The rising popularity of LLMS is due to several factors like a single model can be used for multiple tasks like text generation, image generation, document summarization, translation and so on; they can make decent predictions based on a few labelled examples; and, their performance continuously improves with the addition of more and more data and parameters. OpenAI’s GPT-3, and Megatron-Turing Natural Language Generation (MT-NLG), developed by Microsoft and Nvidia, are some of the popular LLMs.
The text-aligned datasets are making huge strides in text-to-image generation. However, this is not true in the case of domains like games, medical diagnostics, and economic data, where the AL models can only suggest a particular move or action but fails to justify the same. “Software actions, work tasks, healthcare, economic data, games… think about all the domains where we do *not* have this language-aligned training data, and what would be possible if we created that data,” Kaplan said.
For example, in the case of AlphaZero, DeepMind’s AI-driven computer program suggests the best possible chess moves based on billions of chess moves it has been trained on. However, it cannot explain why that move is supposedly the best.

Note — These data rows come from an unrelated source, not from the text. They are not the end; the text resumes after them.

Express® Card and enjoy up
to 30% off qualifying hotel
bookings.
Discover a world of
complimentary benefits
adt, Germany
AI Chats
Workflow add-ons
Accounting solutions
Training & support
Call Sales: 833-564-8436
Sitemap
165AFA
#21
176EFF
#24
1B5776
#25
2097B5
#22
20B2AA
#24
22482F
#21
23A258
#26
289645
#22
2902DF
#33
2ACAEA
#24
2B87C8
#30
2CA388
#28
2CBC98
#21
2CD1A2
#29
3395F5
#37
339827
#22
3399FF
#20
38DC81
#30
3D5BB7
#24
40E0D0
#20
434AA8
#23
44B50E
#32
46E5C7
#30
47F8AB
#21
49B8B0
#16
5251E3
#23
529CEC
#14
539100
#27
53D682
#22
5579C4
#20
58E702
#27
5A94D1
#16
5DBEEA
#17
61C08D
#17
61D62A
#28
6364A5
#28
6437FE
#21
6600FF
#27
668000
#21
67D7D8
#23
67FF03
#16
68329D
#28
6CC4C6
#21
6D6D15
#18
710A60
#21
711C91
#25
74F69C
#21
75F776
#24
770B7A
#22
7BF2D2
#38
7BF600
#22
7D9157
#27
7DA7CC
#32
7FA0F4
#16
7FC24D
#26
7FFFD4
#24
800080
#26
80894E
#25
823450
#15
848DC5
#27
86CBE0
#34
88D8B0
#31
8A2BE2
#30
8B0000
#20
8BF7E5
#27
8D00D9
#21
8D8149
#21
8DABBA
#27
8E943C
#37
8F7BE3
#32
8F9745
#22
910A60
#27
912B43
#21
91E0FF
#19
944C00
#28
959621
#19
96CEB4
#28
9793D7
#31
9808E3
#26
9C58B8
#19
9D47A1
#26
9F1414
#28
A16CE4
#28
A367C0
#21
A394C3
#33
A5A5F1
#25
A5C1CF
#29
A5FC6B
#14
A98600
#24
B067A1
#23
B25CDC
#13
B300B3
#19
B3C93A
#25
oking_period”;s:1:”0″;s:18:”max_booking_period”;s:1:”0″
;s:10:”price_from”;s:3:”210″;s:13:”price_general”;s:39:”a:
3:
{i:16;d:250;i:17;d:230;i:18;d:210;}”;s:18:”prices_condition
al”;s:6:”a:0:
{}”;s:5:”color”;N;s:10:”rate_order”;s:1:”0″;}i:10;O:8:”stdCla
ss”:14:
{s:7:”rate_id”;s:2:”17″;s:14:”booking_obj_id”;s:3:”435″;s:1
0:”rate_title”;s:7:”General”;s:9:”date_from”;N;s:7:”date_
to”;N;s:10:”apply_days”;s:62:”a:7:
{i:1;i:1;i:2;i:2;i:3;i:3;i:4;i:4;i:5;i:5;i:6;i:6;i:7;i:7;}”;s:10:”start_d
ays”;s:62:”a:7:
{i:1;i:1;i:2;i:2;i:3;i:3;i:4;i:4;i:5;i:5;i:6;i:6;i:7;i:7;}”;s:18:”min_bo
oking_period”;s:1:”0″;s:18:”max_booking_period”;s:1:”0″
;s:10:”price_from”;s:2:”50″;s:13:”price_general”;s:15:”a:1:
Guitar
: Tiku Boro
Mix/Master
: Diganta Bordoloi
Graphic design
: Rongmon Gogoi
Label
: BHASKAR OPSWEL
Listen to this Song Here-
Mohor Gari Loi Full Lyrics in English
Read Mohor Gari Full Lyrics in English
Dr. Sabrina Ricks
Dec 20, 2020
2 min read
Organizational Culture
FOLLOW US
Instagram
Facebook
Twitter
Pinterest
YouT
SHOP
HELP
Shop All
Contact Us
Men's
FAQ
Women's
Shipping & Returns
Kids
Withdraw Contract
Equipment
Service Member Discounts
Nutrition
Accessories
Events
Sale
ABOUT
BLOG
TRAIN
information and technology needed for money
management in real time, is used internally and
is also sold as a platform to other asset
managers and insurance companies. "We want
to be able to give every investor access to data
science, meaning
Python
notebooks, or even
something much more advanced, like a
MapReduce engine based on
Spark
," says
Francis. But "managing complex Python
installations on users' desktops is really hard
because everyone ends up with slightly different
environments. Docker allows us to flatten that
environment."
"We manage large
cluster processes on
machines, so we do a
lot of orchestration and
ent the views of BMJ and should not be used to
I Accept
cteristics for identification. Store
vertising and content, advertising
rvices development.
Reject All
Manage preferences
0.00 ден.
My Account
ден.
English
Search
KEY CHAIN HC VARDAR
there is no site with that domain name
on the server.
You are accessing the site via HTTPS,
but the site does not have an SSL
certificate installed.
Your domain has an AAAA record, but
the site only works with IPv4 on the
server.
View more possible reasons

“Of course, such an explanation won’t be perfectly accurate. Any explanation in language is a low-dimensional projection of what’s really happening inside AlphaZero’s torrent of matrix multiplies. But the same is true when we use language to describe our own thought processes,” Kaplan said.
Take another example: A diagnostic tool developed by a team of researchers from Nanyang Technological University, Singapore (NTU Singapore), Ngee Ann Polytechnic, Singapore (NP), and the National Heart Centre Singapore (NHCS) to identify cardiovascular diseases. The AI machine learning algorithm called Gabor-Convolutional Neural Network (Gabor-CNN) can recognise patterns in patients’ ECG and predict coronary artery disease, myocardial infarction and congestive heart failure. However, it cannot tell why a certain patient developed the disorder.

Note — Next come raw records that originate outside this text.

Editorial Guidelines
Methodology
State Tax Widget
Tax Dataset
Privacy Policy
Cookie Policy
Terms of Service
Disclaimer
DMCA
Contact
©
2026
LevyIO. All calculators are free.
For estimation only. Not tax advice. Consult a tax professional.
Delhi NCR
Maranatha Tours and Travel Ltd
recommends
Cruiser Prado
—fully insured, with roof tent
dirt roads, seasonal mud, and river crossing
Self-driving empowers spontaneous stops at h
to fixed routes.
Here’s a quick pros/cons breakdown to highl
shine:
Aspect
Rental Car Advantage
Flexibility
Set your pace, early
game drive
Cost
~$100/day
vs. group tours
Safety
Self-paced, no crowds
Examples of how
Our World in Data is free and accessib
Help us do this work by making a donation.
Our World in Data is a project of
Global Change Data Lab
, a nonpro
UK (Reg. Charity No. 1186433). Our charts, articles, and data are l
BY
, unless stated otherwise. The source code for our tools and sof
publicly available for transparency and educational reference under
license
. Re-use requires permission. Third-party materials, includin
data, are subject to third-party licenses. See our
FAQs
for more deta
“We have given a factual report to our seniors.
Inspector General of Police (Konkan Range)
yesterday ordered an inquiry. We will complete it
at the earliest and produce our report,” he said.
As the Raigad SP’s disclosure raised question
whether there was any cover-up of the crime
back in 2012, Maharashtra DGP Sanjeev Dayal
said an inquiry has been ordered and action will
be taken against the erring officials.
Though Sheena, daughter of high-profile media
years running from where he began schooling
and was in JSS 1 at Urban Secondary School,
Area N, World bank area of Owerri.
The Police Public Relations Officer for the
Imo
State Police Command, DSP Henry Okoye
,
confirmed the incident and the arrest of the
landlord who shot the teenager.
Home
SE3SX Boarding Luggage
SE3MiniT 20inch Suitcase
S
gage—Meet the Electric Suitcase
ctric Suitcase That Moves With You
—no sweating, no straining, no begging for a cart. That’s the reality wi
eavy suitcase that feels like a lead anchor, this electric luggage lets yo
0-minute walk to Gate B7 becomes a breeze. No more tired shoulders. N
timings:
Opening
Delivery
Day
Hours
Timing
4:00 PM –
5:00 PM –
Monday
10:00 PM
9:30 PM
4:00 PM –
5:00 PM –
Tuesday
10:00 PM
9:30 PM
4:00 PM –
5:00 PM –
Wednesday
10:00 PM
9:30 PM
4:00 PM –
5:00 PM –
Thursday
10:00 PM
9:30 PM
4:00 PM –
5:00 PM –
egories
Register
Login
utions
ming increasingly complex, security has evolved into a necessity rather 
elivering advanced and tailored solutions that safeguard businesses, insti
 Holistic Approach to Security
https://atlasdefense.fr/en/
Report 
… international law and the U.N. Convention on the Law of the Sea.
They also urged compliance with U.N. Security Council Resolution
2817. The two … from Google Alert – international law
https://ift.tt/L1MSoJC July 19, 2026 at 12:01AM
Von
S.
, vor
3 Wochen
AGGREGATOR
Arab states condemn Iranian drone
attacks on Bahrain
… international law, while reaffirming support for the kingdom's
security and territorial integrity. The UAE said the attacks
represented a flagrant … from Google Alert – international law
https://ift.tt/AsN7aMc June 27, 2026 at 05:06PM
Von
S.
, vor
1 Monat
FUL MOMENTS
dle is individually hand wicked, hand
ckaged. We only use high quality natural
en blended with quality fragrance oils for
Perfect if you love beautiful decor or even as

The inexplicability arises from the fact that the datasets used in the above cases are not language aligned.
Language-aligned datasets hold a lot of promise concerning progress in ML interpretability. “Language-aligned datasets are the key to step-change progress on ML interpretability and neural networks helping with more and more problems. They will also help neural networks work *with* people instead of just replacing them,” said Kaplan.